CALF STRETCHING FOR HEEL PAIN
This lady is shown how to stretch her calf muscles in a very specific manner, to ensure she does not irritate the heel as she stretches her calves. The dry needling that was done will facilitate this stretching process and over time her calf range will improve.
This will reduce the pull on the heel and allow the plantar fascia to recover, reducing heel pain. Once again, this lady understands that the heel spur is not the problem here and her treatment program is designed around reducing strain and inflammation on the plantar fascia, and encouraging healing of the plantar fasciitis.
Written by Karl Lockett
COMMON QUESTIONS ABOUT HEEL SPURS
CAN YOU DISSOLVE BONE SPURS NATURALLY?
It is not possible to dissolve heel spurs once they have formed. Rather, treatment is focused around treating the root cause (plantar fasciitis or Achilles tendonitis) which has put pressure at the tendon / fascia attachment site, leading to bone being deposited there. As we mentioned earlier, heel spurs are not the cause of the pain, but rather the inflammation of the soft tissue structures in the area is. Only severe heel spurs warrant the careful consideration of a foot surgeon, for debridement / removal.
DO BONE SPURS KEEP GROWING?
If the underlying cause of the heel spurs is left untreated, it is possible that they may continue to grow as the body continues to deposit calcium at the site of the tension.

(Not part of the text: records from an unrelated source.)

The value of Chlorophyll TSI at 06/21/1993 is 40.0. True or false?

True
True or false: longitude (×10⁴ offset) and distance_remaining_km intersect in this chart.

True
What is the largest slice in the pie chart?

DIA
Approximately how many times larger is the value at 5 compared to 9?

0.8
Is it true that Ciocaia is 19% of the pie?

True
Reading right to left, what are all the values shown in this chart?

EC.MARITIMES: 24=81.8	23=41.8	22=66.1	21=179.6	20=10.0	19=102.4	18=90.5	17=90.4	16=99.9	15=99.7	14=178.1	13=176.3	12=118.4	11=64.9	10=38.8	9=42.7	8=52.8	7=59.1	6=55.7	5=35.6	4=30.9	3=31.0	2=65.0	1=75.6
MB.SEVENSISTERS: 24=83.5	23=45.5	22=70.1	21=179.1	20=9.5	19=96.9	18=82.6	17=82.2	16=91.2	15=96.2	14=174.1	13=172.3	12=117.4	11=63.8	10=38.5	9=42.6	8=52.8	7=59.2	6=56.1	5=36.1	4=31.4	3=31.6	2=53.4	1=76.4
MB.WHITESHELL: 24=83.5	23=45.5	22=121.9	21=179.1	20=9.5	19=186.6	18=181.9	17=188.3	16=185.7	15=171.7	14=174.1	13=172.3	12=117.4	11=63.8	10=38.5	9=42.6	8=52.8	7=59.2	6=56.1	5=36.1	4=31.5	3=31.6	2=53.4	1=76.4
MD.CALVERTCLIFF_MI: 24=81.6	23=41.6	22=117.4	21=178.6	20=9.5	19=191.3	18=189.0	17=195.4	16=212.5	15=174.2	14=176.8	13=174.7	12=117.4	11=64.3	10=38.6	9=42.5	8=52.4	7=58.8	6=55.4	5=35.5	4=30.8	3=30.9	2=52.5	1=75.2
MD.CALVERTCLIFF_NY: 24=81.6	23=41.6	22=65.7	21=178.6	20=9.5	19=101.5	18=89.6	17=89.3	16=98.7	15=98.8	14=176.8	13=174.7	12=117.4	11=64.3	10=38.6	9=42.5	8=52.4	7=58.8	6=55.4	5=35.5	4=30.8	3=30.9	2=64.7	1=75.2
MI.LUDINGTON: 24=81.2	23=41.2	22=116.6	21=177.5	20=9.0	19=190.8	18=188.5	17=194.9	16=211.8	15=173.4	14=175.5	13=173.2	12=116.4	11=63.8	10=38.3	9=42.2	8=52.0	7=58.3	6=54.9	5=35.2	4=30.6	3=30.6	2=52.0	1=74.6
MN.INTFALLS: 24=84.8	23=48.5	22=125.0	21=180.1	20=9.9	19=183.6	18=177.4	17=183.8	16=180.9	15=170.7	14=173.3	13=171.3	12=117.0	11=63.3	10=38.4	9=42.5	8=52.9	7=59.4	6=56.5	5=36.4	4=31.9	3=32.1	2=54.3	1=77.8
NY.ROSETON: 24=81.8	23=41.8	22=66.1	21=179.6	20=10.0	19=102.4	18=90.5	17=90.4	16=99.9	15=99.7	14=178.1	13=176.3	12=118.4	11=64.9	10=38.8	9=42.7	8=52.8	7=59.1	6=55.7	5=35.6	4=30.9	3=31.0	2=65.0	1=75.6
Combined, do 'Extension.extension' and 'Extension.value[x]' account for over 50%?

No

DO HEEL SPURS REQUIRE SURGERY?
We will not be looking to remove heel spurs surgically or otherwise. In the vast majority of patients, plantar fascia release or other surgical treatments are simply unnecessary. Treatment is aimed at the root cause of the tension that has lead to the spur formation in the first instance. Once the inflammatory condition is treated, patients find that what they thought was heel spur pain disappears. We will recommend for surgery as a last resort once all conservative measures have been exhausted.
DO HEEL SPURS GO AWAY ON THEIR OWN?
Once heel spurs are present, they do not go away. By now you will know that since spurs do not always cause pain, if we treat the root cause of the spur formation, then the spur will not be problematic or detrimental to foot health in the long term. The spur can stay, the plantar fasciitis or Achilles tendonitis must go!